Después de cinco horas durmiendo incómodamente sobre la silla, anunciaron por megafonía a todos los pasajeros ajustar sus cinturones porque el avión en breves minutos iba a aterrizar en Madrid; salí corriendo al lavabo, mojé bien mi cara y mi cabeza con agua hasta que me desperté y luego volví a mi asiento y me despedí de mí mismo, porque tenía miedo al impacto del avión cuando roza la pista, siempre me da la sensación de que todos podemos explotar en un instante, lo que me llevó a sentir en el lugar más recóndito de mi alma un último adiós.
Bajé al aeropuerto de Barajas junto con varias estudiantes saharauis que terminaban sus estudios, cruzamos todos los controles y luego recogí mi maleta llena de libros, me dirigí a la oficina de cubana de aviación y una chica alta de pelo negro y ojos verdes me informó que tenía que esperar hasta el día siguiente para coger el próximo vuelo con destino a Argel y me dio cuatro tickes para la comida, cena, desayuno y comida. Me dijo “no podéis salir de esta sala”. El bar-restaurante estaba cerca; nos sentamos todos y empezamos a charlar de forma animada hasta que llegó el camarero y al intercambiar unas palabras con todos pensó que éramos latinoamericanos o libaneses le explicamos que éramos saharauis que acabábamos de llegar de Cuba; seguimos riéndonos y recordando lo que hicimos el último día en La Habana, pero yo no quería pensar en la foto de aquella hermosa chica e intentaba a toda costa escuchar, pero no hablar, mi corazón estaba atrapado en su propia encrucijada.
Cuando subí al avión de las aerolíneas argelinas empezó a cambiar todo, no entendía ni media palabra de francés y el acento con el que se habla el Árabe en Argelia me resultaba difícil de entender, me quedé recluido en mi asiento mirando alguna revista y sin hablar absolutamente nada. Pasadas dos horas llegamos a Argel y al otro día salimos a Tinduf; seguía sin entender nada y me limitaba a observar y callar porque tenía un enorme temor a equivocarme o decir alguna palabra fuera de contexto.

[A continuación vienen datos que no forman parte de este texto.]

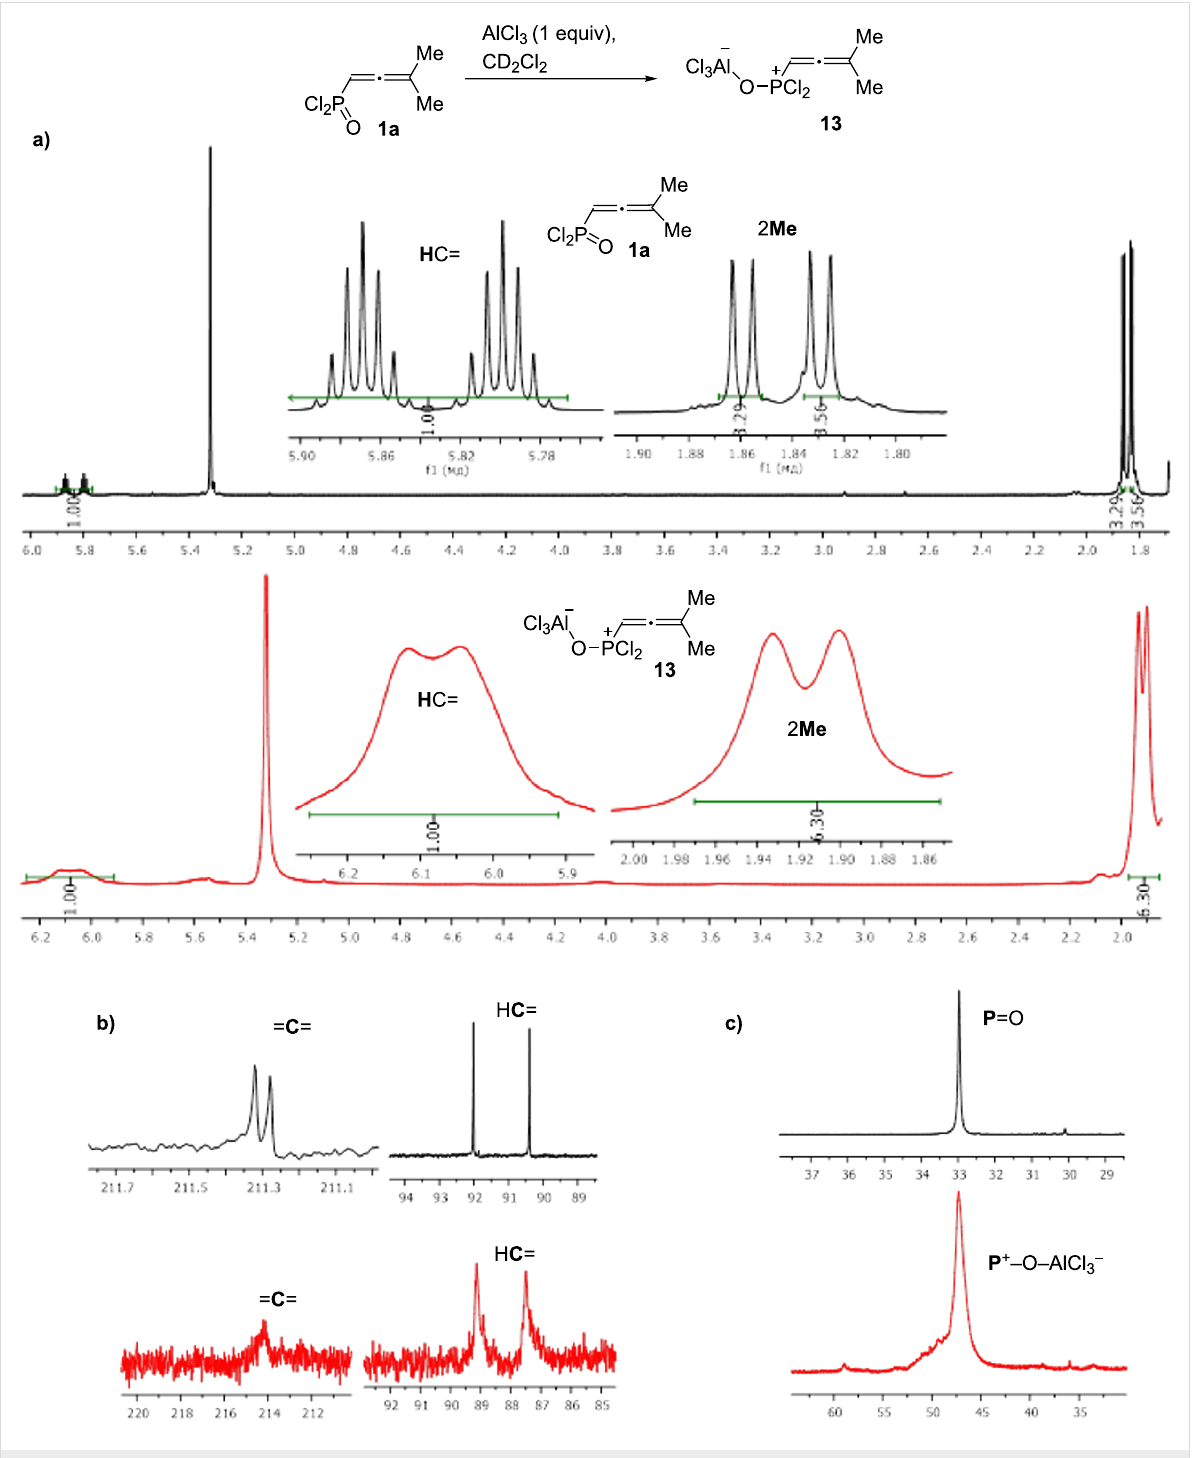
Figure 3: NMR spectra of starting allene 1a (black) and its complex with 1 equivalent of AlCl 3 13 (red) in CD 2 Cl 2 at room temperature: (a) 1 H NMR, (b) 13 C NMR (selected signals, doublets due to 13 C– 31 P spin–spin interaction), (c) 31 P NMR.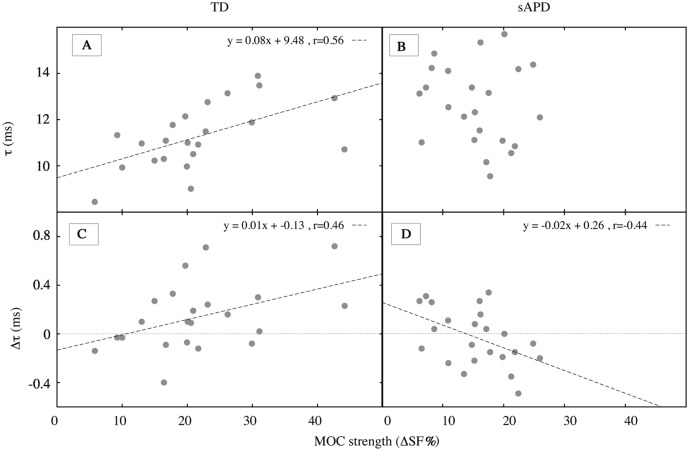
Correlation plots.Panels A and B show correlation between ΔSF and τ for TD and sAPD groups, respectively. Note that the correlation was significant only in the TD group. Panels C and D show correlation between ΔSF and Δτ for TD and sAPD groups, respectively. In panels A, C, and D, dashed diagonal lines represent the relationship between variables in x- and y- axes and their corresponding equations are shown on the top right corner in each panel. In panels C and D, a dotted horizontal line at 0 represents no change in τ due to MOC inhibition. Data points above the line represent increase in SFOAE delay, and data points below the line represent decrease in SFOAE delay due to MOC activation. Notice that most children in TD group are above the 0 change line and the opposite is true in the sAPD group.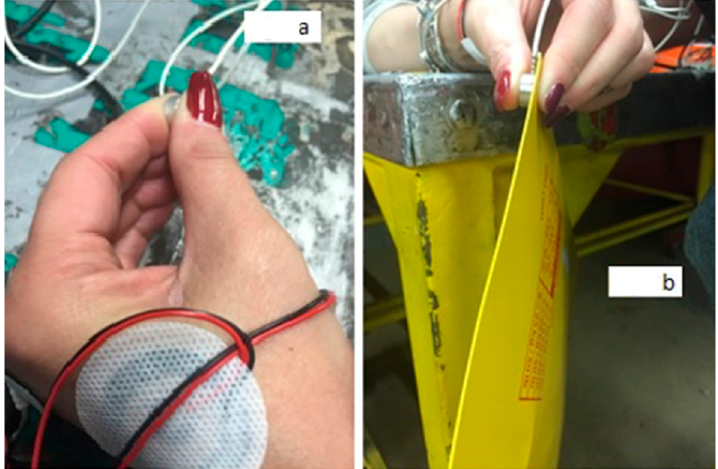
Figure 1. ( a ) Setup used for sEMG and force exerted during MVIC and spontaneous force (SF) in isometric conditions; the force during pinch grip is recorded by using a load cell and a dedicated acquisition system (P-forceMet, OT Bioelettronica, Italy). ( b ) Setup for the acquisition of the sEMG and SF during the lifting of 100 g and 500 g envelopes.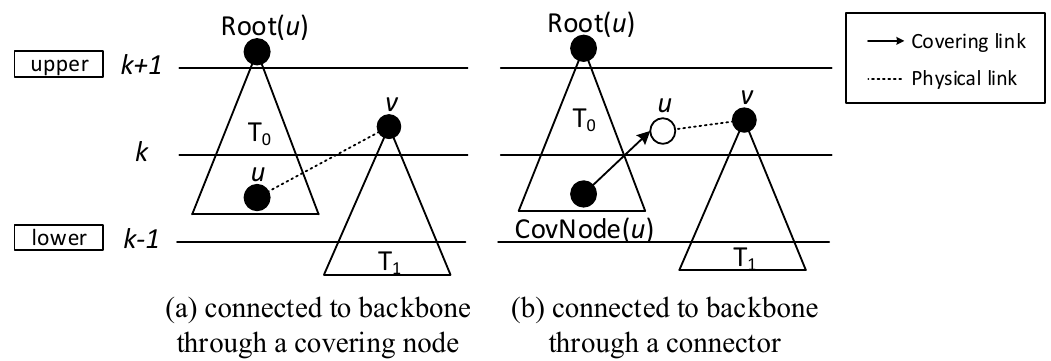
Figure 10. Case 2 in finalizing backbone.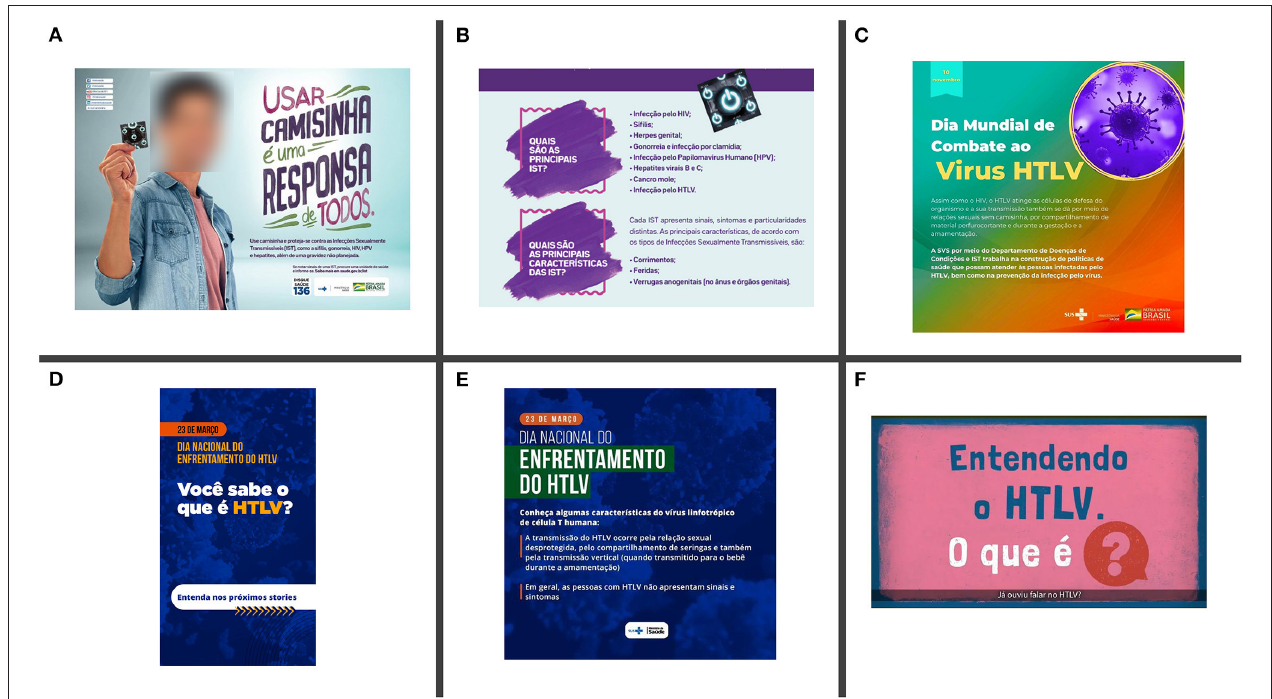
FIGURE 4 | Awareness campaign about HTLV-1/2 promoted by the Brazilian Ministry of Health. (A,B) 2019 awareness campaign; (C) HTLV National day awareness campaign 2020; (D,E) HTLV National day awareness campaign 2021; (F) HTLV World Day awareness campaign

Todavía sin acabar mi desayuno llegamos a Tinduf, bajé rápidamente para ver el desierto después de tantos años, cuando pisé la escalera y miré hacia abajo, una masa de aire caliente impactó en mi cara, sentí que me estaba quemando. Volví dentro del avión terminé de desayunar y fui el último en salir sin ninguna prisa.
Catorce años después volví a ver a mi madre, mi padre, mis abuelos y mis hermanos, de todos ellos solo reconocí a mi abuelo; observé la jaima y aquella enorme planicie desnuda y volví a recorrer con mi alma de cubano y mis raíces beduinas la intensidad de una noche mágica llena de estrellas y silencio.